Non voglio parlarne, borbottò arrabbiato, anticipando le domande di Saphira. Incrociò le braccia, lo sguardo furente fisso a terra. Controvoglia, con la coda dell’occhio tornò a guardare dove aveva scavato la terra. Raddrizzò la schiena di colpo, sorpreso. Sebbene il terreno fosse asciutto, il solco che aveva tracciato era ricoperto di umidità.
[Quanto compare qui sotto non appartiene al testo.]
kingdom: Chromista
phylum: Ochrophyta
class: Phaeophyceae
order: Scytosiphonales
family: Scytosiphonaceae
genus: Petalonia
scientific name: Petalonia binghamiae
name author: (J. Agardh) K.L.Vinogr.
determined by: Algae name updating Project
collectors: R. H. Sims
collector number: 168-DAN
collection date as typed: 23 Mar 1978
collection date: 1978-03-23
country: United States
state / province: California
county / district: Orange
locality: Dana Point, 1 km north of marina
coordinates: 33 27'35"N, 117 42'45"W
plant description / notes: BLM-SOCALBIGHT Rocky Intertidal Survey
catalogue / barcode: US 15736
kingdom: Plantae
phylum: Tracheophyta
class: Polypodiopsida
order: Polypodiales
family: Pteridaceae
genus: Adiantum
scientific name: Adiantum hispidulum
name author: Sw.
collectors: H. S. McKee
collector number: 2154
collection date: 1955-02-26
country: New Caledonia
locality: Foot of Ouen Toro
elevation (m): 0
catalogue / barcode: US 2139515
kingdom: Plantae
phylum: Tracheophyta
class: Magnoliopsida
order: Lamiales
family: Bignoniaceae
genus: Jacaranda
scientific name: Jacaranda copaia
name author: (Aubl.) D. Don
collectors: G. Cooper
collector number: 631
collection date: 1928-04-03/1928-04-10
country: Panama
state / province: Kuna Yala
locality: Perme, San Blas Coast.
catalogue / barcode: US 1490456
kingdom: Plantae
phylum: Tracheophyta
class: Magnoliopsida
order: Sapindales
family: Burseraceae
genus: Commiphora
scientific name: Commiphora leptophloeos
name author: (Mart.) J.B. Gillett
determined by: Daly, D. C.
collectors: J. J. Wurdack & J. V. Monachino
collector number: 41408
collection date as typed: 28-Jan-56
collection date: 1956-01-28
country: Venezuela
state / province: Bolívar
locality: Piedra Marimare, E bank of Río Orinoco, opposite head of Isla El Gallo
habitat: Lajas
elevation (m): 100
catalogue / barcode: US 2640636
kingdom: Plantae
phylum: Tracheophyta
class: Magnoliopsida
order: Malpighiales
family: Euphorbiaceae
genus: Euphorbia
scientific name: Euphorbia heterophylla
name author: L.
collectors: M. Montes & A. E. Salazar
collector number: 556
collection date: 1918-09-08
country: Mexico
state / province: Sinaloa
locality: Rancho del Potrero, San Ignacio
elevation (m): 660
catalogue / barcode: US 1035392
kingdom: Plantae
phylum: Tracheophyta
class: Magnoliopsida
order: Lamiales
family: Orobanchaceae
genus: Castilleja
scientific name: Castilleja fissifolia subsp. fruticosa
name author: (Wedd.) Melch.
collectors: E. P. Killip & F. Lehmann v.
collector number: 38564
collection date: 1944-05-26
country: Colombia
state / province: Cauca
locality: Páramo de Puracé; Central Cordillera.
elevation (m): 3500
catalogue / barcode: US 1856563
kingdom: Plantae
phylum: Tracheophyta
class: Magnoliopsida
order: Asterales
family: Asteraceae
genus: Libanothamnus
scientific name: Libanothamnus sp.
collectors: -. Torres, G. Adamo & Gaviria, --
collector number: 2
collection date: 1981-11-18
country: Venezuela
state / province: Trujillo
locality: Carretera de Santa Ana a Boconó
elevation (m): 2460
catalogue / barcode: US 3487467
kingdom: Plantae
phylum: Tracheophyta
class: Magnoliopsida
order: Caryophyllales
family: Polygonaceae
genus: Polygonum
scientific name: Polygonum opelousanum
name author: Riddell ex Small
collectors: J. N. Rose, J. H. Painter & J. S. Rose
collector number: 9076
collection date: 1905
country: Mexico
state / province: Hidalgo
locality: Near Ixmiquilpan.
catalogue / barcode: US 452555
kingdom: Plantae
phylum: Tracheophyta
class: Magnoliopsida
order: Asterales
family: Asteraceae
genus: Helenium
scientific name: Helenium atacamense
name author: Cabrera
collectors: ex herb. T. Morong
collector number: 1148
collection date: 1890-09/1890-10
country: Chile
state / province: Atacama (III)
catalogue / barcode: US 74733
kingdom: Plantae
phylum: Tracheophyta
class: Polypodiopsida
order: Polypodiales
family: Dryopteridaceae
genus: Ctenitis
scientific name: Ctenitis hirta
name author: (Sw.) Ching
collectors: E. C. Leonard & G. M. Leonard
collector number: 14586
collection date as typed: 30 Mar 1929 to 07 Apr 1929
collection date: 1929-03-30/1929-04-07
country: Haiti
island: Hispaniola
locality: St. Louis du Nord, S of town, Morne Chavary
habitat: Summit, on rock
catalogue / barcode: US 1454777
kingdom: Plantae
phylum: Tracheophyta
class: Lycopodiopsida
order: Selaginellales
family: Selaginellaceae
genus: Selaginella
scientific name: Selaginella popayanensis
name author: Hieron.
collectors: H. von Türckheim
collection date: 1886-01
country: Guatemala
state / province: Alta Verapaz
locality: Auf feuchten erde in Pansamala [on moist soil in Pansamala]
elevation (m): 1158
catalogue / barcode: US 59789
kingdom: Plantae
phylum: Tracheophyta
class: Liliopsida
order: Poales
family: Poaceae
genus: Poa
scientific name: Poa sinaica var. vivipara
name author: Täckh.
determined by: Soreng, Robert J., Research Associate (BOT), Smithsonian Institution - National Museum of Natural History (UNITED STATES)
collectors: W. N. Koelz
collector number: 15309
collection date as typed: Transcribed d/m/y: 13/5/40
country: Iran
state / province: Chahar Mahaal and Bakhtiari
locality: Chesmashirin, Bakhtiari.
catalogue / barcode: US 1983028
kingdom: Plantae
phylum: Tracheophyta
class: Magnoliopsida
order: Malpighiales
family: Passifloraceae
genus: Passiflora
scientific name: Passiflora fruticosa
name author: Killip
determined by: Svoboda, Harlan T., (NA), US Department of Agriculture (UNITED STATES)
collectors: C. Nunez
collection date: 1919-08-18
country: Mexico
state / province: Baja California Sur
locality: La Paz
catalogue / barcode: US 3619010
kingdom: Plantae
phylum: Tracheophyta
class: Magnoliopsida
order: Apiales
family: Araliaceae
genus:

Incuriosito, scavò altra terra e trovò uno strato umido a pochi pollici dalla superficie. «Guarda!» esclamò, eccitato.
Saphira abbassò il muso per osservare la sua scoperta. E questo ci aiuta? L’acqua nel deserto sarà a una tale profondità che dovremo scavare per settimane prima di trovarla.
Già, disse Eragon con passione, ma l’importante è che ci sia. Guarda! Scavò ancora, poi evocò la magia. Invece di trasformare la terra in acqua, si limitò a chiamare a raccolta l’umidità già presente nel suolo. Con un debole mormorio, l’acqua si riversò nel buco. Eragon sorrise e ne bevve un sorso dalle mani chiuse a coppa. Il liquido era fresco e puro, perfetto da bere. Capisci? Possiamo averne quanta ne vogliamo.
Saphira annusò la pozza d’acqua. Qui sì. Ma nel deserto? Può darsi che non ce ne sia abbastanza da farla affiorare.
Funzionerà, la rassicurò lui. Mi basta chiamare l’acqua, un compito non troppo diffìcile. Purché lo faccia piano, le mie forze reggeranno. Anche se dovessi attirare l’acqua da cinquanta passi dì profondità, non sarà un problema. Ci sarai tu ad aiutarmi.
Saphira lo guardò dubbiosa. Sei sicuro? Pensaci bene, perché se ti sbagli, ci costerà la vita.
Eragon esitò, poi dichiarò risoluto: Sono sicuro.
Allora dillo a Murtagh. Resterò io di guardia mentre voi dormite.
Ma anche tu sei rimasta sveglia tutta la notte come noi, protestò il ragazzo. Dovresti riposare.
Starò bene... sono più forte di quanto pensi, disse lei. Le sue squame crepitarono quando si rannicchiò, lo sguardo vigile rivolto a nord, verso i loro inseguitori. Eragon l’abbracciò, e lei rispose con un mormorio profondo che le fece vibrare i fianchi. Vai.
Lui indugiò ancora qualche istante, poi tornò da Murtagh, che gli chiese: «Allora? Si va a fare questa gita nel deserto?»
«Sì» rispose Eragon. Si abbandonò sulle coperte e gli spiegò quello che aveva scoperto. Quando ebbe finito, si voltò verso l’elfa. Il suo viso fu l’ultima cosa che vide prima di addormentarsi.